Work instructions:
Answer these questions from the passage on New York "frequency of pay" lawsuits:
(a) How does the New York Department of Labor define a "manual worker"?
(b) Lower court decisions from which counties does the First Department review?
(c) On what date did Governor Hochul announce her annual Executive Budget Proposal?

Provided passage:
◆ ◆ ◆
Following a recent court decision and pronouncement from the governor, New York employers may see a decline in the number of "frequency of pay" lawsuits brought by manual workers for failure to pay on a weekly basis. This would reverse the trend we have seen over the last several years in which a significant increase in "frequency of pay" class action lawsuits have been brought on behalf of manual workers who were being paid bi-weekly and not weekly.
In Grant v. Global Aircraft Dispatch Inc. ("Grant") the Appellate Division, Second Judicial Department (the "Second Department") held that there is no express or inferred private right of action under Section 198(1-a) of the New York Labor Law ("NYLL") for liquidated damages, attorneys' fees, or prejudgment interest for manual workers not paid in compliance with Section 191 of the NYLL. The Second Department is the appellate court that reviews lower court decisions from Nassau, Suffolk, Westchester, Kings, Queens, Richmond, Rockland, Orange, Dutchess, and Putnam counties.
Furthermore, on January 16, 2024, Governor Hochul announced her annual Executive Budget Proposal, part of which proposed an amendment to NYLL Section 198 to provide that liquidated damages are not available under NYLL Section 191 "where the employee was paid in accordance with the agreed terms of employment, but not less frequently than semi-monthly." This proposal would need to be accepted by the legislature through the state budget process. Typically, the state budget must be passed by April 1 of every year, but that timeframe is often extended several weeks as a result of extensive negotiations.
The Legal Landscape Leading Up to 2019
Section 191 requires that employers pay manual workers on a weekly basis. The New York Department of Labor ("NYDOL") defines a "manual worker" as an employee who spends 25 percent or more of their time engaged in physical labor. NYLL Section 198(1-a), which sets forth the enforcement mechanism for certain violations of the NYLL, including Section 191, permits liquidated damages as recovery for nonpayment and underpayment of wages but does not provide a remedy for untimely payment of wages that are paid in full.
In 2019, in Vega v. CM & Associates Construction Management LLC ("Vega"), the Appellate Division, First Judicial Department ("First Department") held that manual workers may recover liquidated damages, typically measured as the full amount of the underpayment, in cases where they were paid late even if they had been paid in full. The First Department's decision in Vega essentially created a private right of action for manual workers who are not paid weekly under Section 191 for the potential recovery of liquidated damages, attorneys' fees, and prejudgment interest even if they were ultimately paid in full.
The First Department is the appellate court that reviews lower court decisions from New York and Bronx Counties.
The Second Department's Decision in Grant
In Grant, the Second Department held that the reasoning in Vega was incorrect and that Section 198(1-a) does not confer a private right of action on manual workers for violations of Section 191. Specifically, the Second Department found that: (1) Section 198(1-a) addresses nonpayment and underpayment of wages rather than frequency of payment; and (2) payment of full wages biweekly, rather than weekly under Section 191, does not constitute nonpayment or underpayment of wages.
◆ ◆ ◆
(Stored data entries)
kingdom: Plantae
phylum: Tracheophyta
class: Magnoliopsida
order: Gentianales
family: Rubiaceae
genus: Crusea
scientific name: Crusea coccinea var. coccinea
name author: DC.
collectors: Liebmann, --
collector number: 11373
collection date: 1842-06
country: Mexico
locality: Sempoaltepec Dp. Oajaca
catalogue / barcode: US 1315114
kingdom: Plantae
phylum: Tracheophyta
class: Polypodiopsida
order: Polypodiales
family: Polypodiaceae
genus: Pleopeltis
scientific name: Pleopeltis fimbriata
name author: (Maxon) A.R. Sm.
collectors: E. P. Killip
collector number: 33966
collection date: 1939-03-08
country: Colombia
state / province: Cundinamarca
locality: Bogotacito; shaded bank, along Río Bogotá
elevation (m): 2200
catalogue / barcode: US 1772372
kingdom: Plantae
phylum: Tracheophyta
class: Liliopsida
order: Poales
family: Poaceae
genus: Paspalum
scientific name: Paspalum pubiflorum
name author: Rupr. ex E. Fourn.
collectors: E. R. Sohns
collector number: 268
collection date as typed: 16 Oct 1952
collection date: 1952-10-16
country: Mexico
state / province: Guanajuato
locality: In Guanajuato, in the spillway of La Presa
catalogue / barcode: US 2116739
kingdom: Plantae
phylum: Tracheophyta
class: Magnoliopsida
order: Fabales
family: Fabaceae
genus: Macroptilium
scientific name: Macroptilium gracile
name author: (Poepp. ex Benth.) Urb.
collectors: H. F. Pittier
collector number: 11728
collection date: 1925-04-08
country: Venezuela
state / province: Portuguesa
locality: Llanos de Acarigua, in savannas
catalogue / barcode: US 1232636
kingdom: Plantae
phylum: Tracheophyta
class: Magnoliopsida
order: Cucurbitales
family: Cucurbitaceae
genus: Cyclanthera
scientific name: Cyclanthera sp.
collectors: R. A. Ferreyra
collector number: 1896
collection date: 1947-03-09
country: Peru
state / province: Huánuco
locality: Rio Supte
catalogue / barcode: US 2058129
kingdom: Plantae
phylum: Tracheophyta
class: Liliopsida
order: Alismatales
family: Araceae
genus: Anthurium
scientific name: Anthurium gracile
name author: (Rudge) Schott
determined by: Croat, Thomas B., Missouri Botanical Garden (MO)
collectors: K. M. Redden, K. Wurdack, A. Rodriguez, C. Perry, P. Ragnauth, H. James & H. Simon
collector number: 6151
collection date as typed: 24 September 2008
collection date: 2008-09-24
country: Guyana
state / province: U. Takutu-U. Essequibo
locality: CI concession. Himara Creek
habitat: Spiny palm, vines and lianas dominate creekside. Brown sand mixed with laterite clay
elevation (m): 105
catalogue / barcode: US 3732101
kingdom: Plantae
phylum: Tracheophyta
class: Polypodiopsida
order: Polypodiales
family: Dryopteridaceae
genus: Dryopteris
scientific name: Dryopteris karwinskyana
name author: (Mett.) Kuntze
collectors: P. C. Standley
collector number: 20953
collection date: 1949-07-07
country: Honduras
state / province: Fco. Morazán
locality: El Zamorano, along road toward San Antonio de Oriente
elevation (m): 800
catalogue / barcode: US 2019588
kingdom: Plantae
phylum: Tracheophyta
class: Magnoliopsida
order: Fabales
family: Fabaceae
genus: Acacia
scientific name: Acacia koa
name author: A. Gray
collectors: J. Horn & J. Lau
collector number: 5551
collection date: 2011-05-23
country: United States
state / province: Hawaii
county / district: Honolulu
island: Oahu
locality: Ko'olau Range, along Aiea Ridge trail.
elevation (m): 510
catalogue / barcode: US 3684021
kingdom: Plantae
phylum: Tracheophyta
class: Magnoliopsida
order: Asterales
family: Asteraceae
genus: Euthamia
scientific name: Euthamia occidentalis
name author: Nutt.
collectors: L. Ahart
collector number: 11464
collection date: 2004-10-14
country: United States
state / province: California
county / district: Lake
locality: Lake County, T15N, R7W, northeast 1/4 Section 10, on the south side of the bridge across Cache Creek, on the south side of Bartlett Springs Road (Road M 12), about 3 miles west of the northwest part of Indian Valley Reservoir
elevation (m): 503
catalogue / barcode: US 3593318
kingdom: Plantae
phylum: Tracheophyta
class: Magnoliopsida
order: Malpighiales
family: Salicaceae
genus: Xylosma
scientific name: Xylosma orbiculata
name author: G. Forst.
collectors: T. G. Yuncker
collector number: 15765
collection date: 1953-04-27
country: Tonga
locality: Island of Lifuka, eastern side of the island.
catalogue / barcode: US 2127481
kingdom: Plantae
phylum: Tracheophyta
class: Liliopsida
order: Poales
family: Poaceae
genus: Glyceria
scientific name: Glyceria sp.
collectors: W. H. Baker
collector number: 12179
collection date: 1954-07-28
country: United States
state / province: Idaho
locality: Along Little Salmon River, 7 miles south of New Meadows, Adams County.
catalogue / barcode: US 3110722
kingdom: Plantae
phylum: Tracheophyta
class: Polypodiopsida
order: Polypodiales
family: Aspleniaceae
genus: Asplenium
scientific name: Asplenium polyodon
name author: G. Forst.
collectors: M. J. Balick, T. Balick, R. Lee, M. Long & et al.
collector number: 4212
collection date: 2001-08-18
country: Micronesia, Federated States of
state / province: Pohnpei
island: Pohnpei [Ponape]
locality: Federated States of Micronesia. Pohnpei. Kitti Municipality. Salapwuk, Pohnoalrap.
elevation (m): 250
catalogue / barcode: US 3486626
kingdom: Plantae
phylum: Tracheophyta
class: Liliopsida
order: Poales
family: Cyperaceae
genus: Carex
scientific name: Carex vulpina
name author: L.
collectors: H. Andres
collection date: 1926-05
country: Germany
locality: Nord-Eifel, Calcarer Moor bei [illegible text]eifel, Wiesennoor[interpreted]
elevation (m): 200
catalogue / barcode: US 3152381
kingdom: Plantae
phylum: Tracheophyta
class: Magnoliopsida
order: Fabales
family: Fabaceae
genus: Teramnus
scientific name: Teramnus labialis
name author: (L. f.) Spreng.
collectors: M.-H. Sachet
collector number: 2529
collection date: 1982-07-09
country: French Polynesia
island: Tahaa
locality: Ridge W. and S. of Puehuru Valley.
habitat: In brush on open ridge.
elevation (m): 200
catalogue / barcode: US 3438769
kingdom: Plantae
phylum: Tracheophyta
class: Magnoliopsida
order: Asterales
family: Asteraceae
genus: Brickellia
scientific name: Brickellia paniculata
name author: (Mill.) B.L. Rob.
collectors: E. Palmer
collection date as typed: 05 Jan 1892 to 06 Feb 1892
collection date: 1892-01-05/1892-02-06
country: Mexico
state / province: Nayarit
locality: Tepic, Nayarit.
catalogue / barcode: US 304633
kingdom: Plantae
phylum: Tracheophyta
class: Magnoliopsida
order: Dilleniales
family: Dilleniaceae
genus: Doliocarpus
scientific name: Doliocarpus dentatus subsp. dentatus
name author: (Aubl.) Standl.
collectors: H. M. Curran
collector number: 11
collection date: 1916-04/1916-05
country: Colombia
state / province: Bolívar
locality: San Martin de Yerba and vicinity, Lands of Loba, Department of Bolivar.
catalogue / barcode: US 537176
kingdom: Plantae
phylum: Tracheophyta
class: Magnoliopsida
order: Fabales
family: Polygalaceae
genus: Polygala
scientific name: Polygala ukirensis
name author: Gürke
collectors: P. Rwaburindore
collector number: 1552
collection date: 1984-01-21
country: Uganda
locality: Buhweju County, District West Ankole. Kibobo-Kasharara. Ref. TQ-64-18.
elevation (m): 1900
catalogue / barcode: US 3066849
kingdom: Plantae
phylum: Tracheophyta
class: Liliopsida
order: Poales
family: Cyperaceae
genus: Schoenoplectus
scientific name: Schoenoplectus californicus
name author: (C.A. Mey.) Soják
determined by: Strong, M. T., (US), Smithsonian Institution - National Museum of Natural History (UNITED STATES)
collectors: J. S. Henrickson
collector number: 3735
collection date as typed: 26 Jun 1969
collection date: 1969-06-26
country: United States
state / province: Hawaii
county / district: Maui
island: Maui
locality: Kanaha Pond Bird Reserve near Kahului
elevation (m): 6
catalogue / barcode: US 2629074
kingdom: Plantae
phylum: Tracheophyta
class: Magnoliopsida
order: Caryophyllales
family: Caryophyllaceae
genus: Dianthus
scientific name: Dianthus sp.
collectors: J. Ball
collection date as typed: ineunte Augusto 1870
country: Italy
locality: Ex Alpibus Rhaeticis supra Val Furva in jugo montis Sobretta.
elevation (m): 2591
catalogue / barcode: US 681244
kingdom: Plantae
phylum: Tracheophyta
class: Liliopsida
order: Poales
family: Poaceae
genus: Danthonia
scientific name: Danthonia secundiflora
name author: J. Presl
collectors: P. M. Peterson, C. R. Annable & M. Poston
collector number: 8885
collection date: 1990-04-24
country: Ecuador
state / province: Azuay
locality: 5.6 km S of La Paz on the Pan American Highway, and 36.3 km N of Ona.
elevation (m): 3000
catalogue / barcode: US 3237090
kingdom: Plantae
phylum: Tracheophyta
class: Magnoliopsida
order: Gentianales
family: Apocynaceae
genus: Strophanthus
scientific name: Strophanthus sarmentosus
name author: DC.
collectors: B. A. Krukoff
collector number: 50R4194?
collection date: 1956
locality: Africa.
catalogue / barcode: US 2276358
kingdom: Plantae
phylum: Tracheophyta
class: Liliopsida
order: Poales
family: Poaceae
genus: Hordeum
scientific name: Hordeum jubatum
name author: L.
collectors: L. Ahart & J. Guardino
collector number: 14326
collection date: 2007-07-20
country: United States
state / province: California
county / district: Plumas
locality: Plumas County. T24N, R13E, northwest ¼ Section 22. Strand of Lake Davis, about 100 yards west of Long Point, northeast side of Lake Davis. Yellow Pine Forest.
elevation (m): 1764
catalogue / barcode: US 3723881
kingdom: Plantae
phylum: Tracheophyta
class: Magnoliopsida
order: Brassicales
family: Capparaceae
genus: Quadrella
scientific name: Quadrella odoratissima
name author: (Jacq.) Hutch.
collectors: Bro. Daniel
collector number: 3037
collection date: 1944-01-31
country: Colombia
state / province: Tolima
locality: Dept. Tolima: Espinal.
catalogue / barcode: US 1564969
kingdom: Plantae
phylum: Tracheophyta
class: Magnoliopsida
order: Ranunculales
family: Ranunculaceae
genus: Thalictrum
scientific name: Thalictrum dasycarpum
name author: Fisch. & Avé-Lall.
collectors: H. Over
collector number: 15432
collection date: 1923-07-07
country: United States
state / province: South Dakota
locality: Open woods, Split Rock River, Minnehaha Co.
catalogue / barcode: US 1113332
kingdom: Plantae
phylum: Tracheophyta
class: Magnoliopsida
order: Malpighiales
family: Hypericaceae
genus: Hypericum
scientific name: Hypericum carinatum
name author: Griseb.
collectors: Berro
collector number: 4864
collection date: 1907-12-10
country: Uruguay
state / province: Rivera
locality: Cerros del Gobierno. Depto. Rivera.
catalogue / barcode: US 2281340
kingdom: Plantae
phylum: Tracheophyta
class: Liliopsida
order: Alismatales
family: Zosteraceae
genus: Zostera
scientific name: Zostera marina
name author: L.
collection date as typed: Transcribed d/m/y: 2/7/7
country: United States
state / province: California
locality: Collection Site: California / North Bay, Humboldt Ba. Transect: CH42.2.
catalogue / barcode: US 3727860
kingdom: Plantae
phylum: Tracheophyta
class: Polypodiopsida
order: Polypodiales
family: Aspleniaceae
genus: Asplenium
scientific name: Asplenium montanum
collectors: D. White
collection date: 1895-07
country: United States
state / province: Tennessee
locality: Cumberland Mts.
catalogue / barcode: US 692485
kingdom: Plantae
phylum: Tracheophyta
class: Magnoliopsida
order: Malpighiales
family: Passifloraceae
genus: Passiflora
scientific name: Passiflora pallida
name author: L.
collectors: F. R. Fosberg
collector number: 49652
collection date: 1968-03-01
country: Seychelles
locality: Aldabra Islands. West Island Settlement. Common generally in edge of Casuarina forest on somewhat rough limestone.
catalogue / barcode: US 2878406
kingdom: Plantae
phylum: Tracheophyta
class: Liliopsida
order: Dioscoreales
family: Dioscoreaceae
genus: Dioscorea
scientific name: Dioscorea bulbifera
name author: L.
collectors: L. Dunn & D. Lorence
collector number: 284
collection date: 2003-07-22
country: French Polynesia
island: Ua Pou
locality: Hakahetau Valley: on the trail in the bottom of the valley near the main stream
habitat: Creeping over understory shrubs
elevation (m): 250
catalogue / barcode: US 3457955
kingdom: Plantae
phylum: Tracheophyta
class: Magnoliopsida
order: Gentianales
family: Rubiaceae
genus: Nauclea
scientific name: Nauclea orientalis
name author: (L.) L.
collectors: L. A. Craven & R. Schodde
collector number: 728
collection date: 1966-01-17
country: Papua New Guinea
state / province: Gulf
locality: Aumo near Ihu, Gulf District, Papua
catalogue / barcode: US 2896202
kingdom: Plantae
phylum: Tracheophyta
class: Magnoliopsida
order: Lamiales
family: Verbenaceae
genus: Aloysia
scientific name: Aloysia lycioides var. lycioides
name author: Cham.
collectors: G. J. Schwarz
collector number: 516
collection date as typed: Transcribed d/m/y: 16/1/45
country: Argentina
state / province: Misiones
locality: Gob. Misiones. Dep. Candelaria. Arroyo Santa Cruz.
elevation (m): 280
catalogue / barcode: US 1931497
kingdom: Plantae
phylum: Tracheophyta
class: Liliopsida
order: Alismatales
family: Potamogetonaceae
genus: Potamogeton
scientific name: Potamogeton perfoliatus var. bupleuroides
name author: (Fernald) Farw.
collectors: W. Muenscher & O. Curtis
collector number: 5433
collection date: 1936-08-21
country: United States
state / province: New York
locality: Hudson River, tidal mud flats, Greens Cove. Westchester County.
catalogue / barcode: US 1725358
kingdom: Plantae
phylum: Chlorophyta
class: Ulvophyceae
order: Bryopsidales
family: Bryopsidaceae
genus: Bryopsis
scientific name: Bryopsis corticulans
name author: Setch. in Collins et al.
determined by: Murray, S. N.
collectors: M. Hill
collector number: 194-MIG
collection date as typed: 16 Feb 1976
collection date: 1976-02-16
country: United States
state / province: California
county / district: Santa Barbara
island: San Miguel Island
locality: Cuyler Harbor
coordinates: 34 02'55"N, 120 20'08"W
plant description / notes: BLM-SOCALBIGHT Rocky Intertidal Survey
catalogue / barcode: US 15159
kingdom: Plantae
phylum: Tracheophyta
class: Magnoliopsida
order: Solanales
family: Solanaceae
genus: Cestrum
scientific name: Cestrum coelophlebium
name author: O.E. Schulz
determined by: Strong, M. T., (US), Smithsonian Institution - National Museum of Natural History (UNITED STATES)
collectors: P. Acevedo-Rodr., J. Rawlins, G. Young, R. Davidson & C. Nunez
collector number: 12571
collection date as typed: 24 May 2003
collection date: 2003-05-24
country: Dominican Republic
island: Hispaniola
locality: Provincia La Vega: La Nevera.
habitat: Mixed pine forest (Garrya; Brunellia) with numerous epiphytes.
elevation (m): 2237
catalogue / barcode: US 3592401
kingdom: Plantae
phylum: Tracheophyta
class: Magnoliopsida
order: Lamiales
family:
◆ ◆ ◆
Task output:
(a) An employee who spends 25 percent or more of their time engaged in physical labor.
(b) New York and Bronx Counties.
(c) January 16, 2024.